*** Available records ***
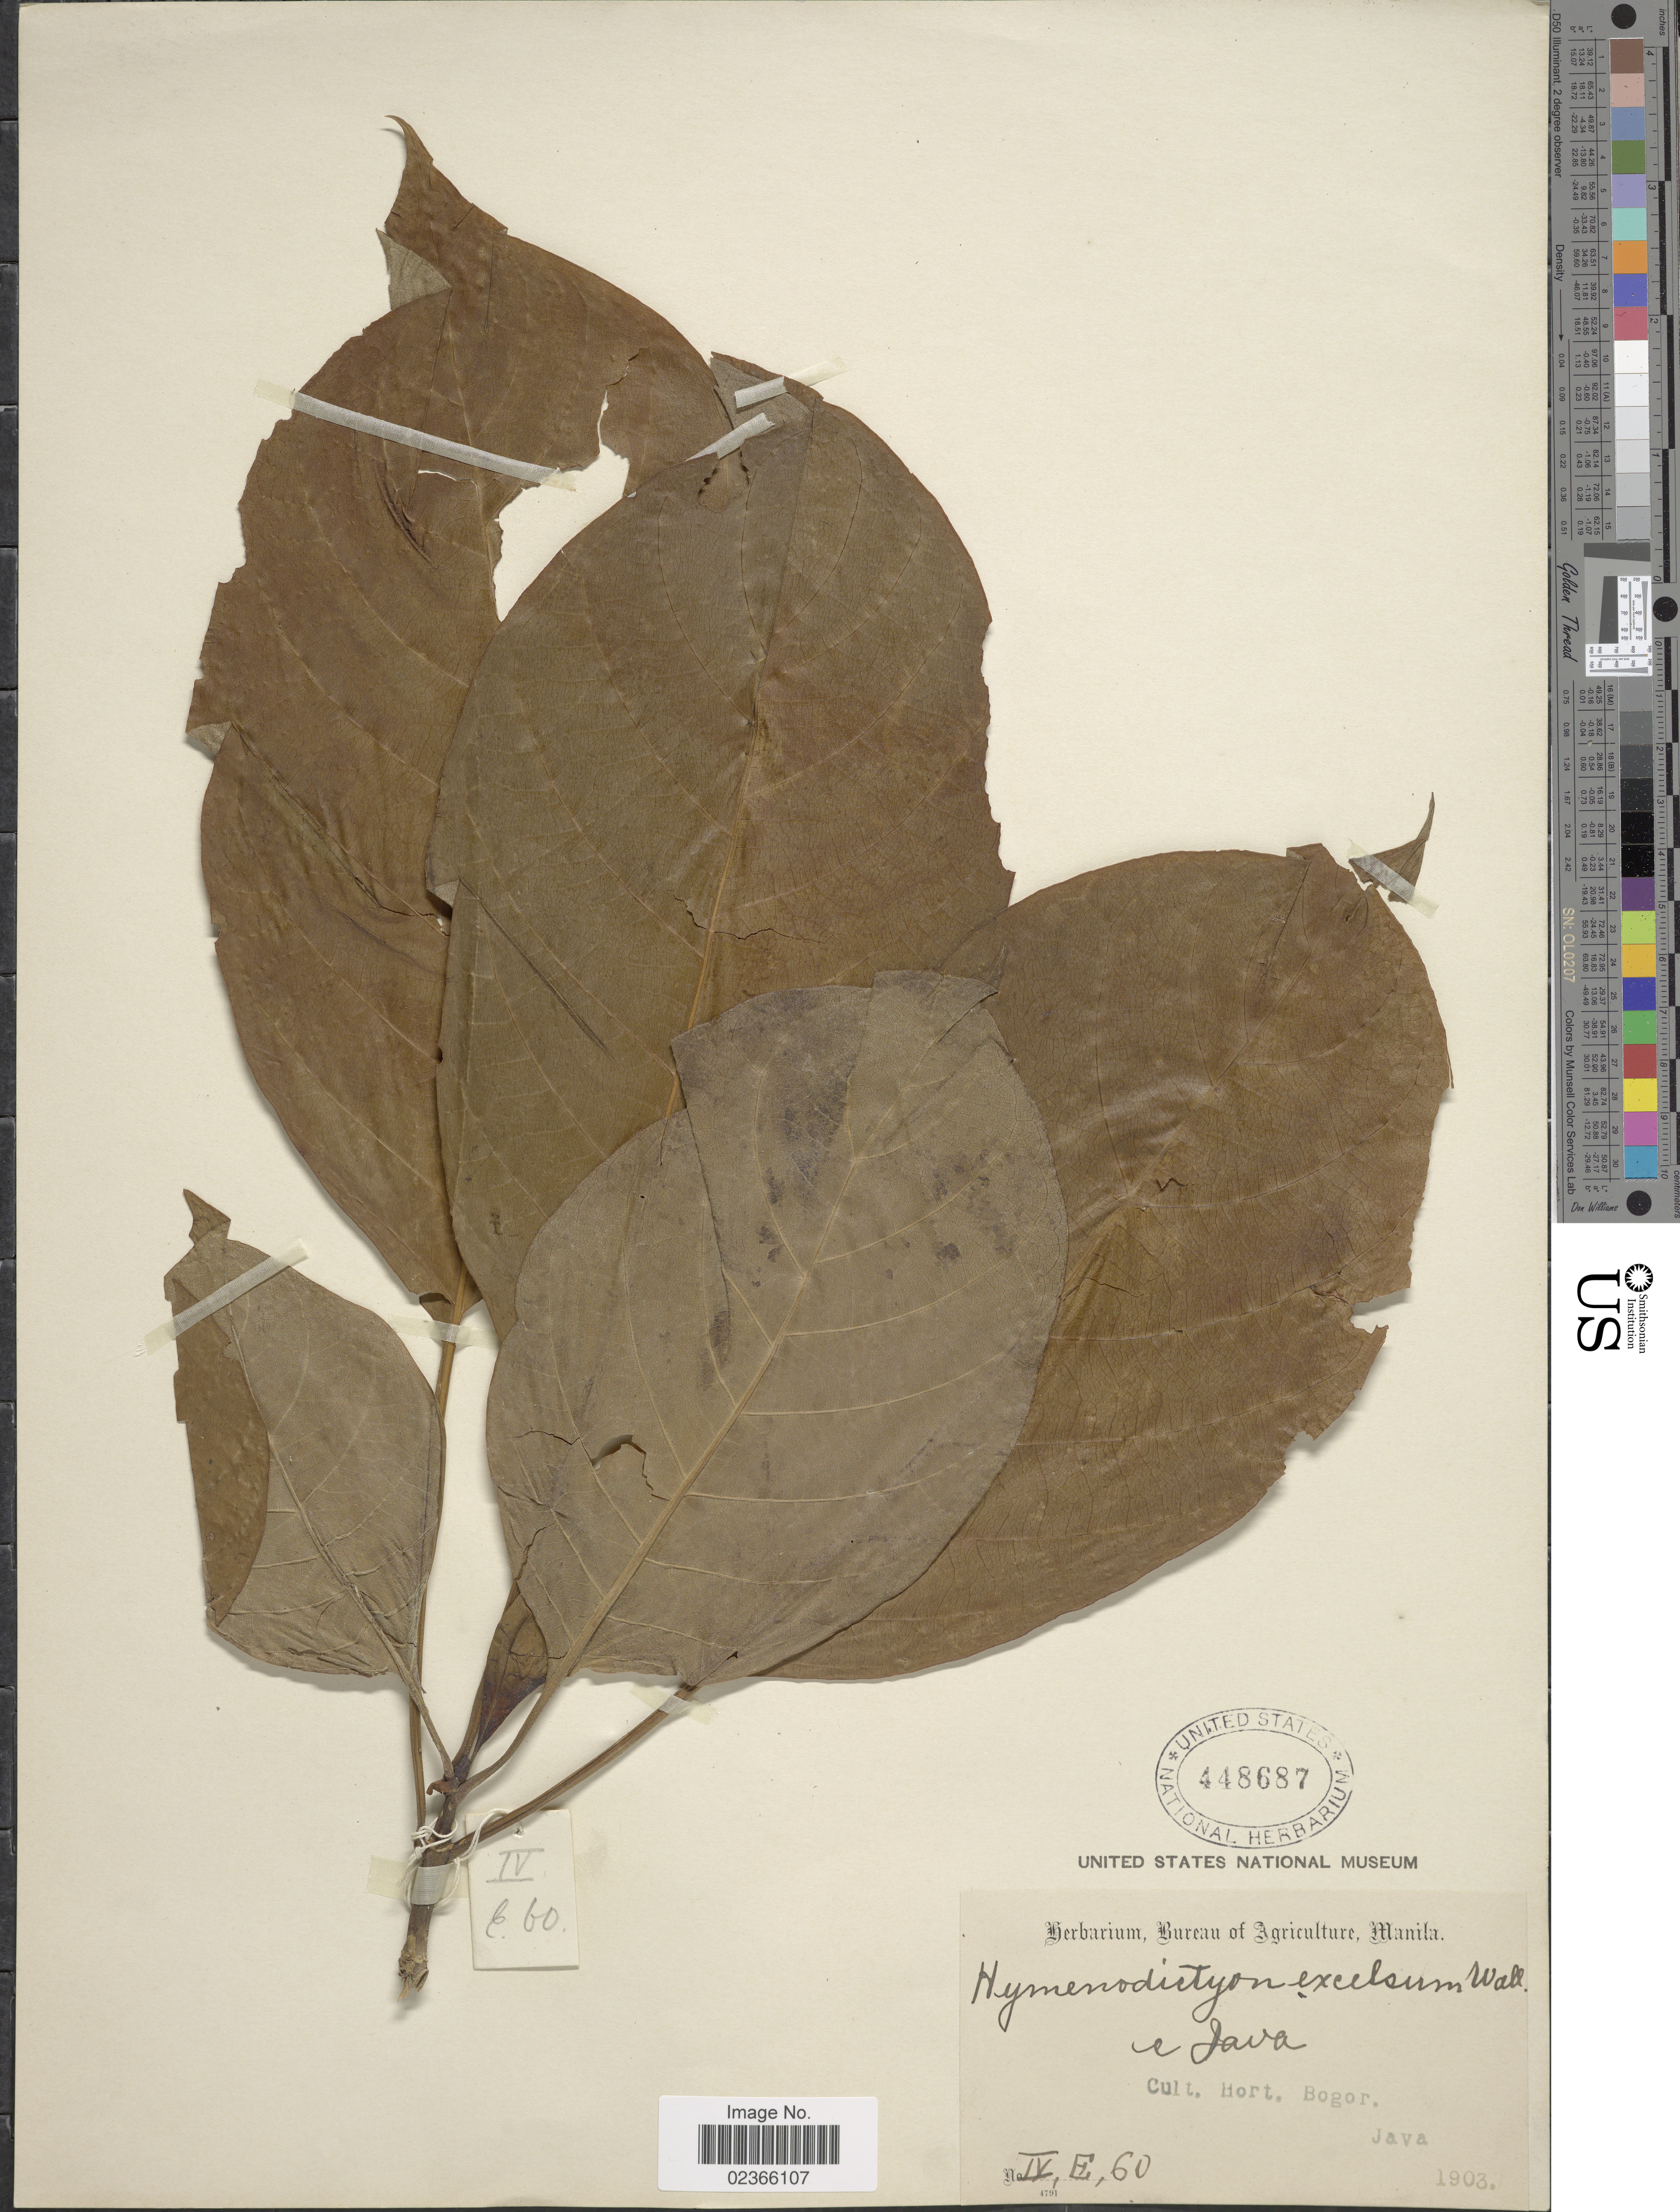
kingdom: Plantae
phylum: Tracheophyta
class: Magnoliopsida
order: Gentianales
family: Rubiaceae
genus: Hymenodictyon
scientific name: Hymenodictyon excelsum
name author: (Roxb.) Wall.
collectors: ex Herb. Bur. Agric. Manila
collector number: IV, E, 60?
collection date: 1903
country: Indonesia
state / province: Java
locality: Cult. Hort. Bogor. Java.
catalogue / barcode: US 448687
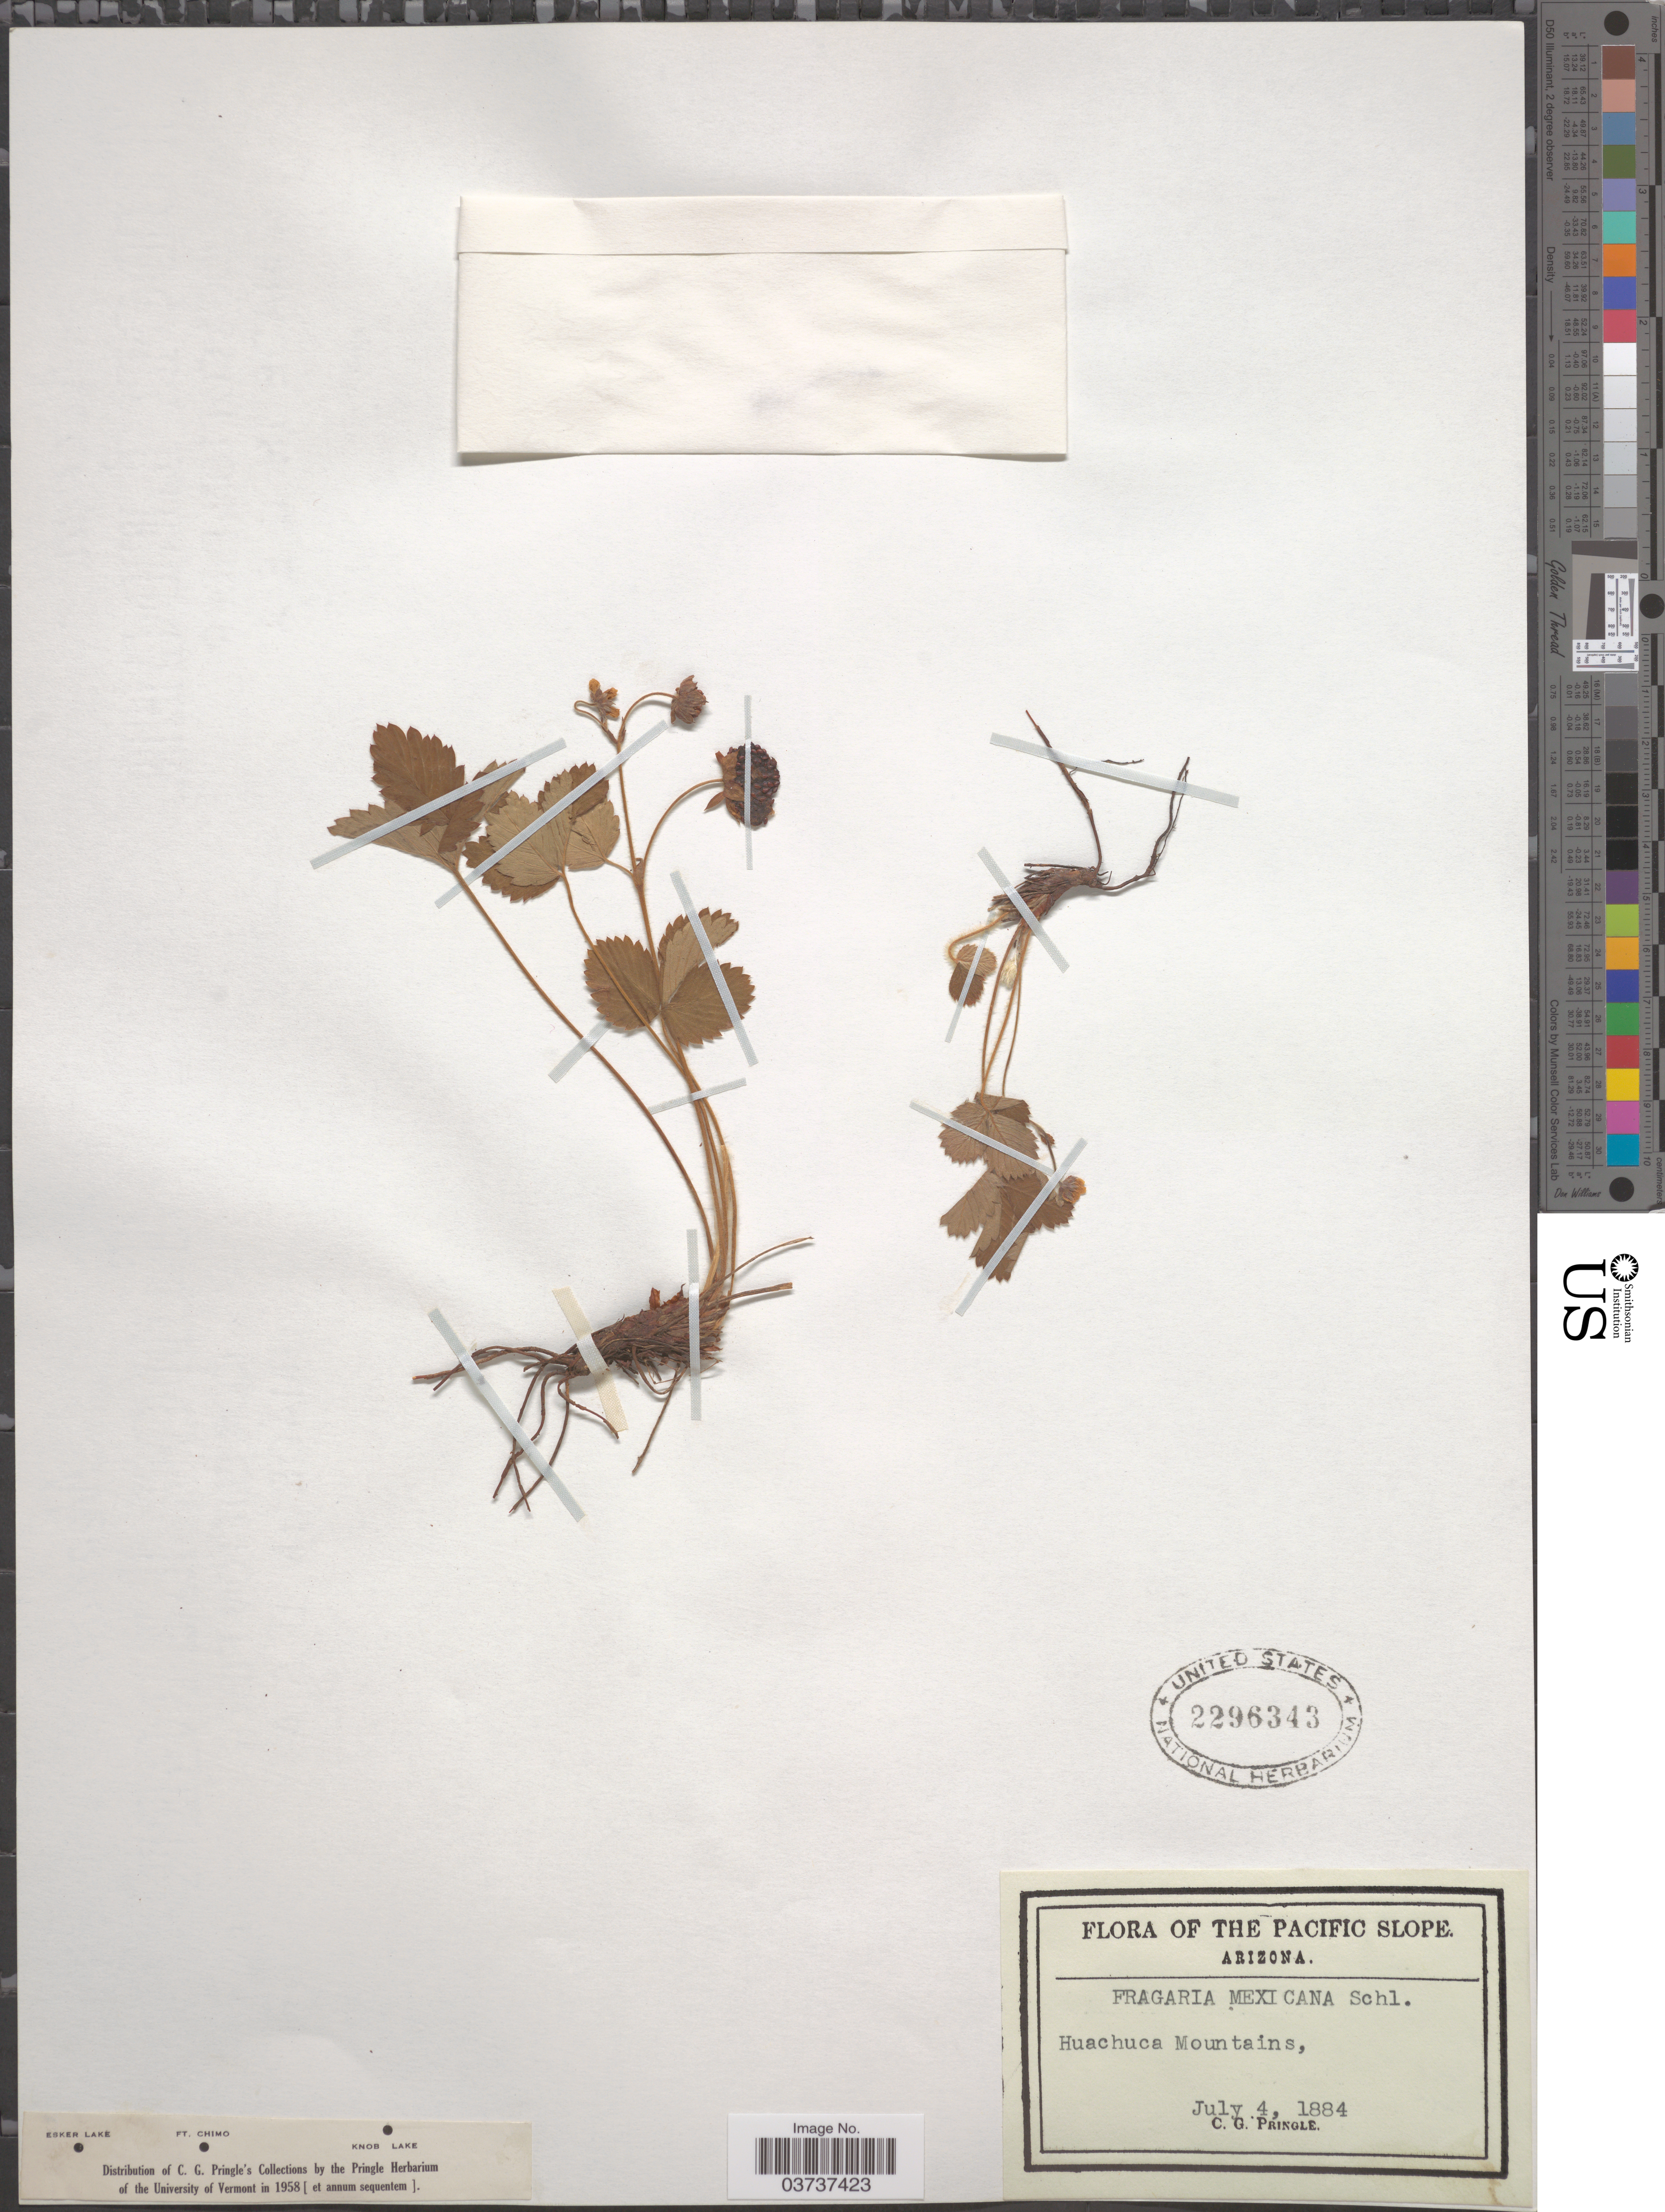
***
> _Directions_: Transcribe every line of the data above verbatim, omitting the pictures.

> _Final result_:
kingdom: Plantae
phylum: Tracheophyta
class: Magnoliopsida
order: Gentianales
family: Rubiaceae
genus: Hymenodictyon
scientific name: Hymenodictyon excelsum
name author: (Roxb.) Wall.
collectors: ex Herb. Bur. Agric. Manila
collector number: IV, E, 60?
collection date: 1903
country: Indonesia
state / province: Java
locality: Cult. Hort. Bogor. Java.
catalogue / barcode: US 448687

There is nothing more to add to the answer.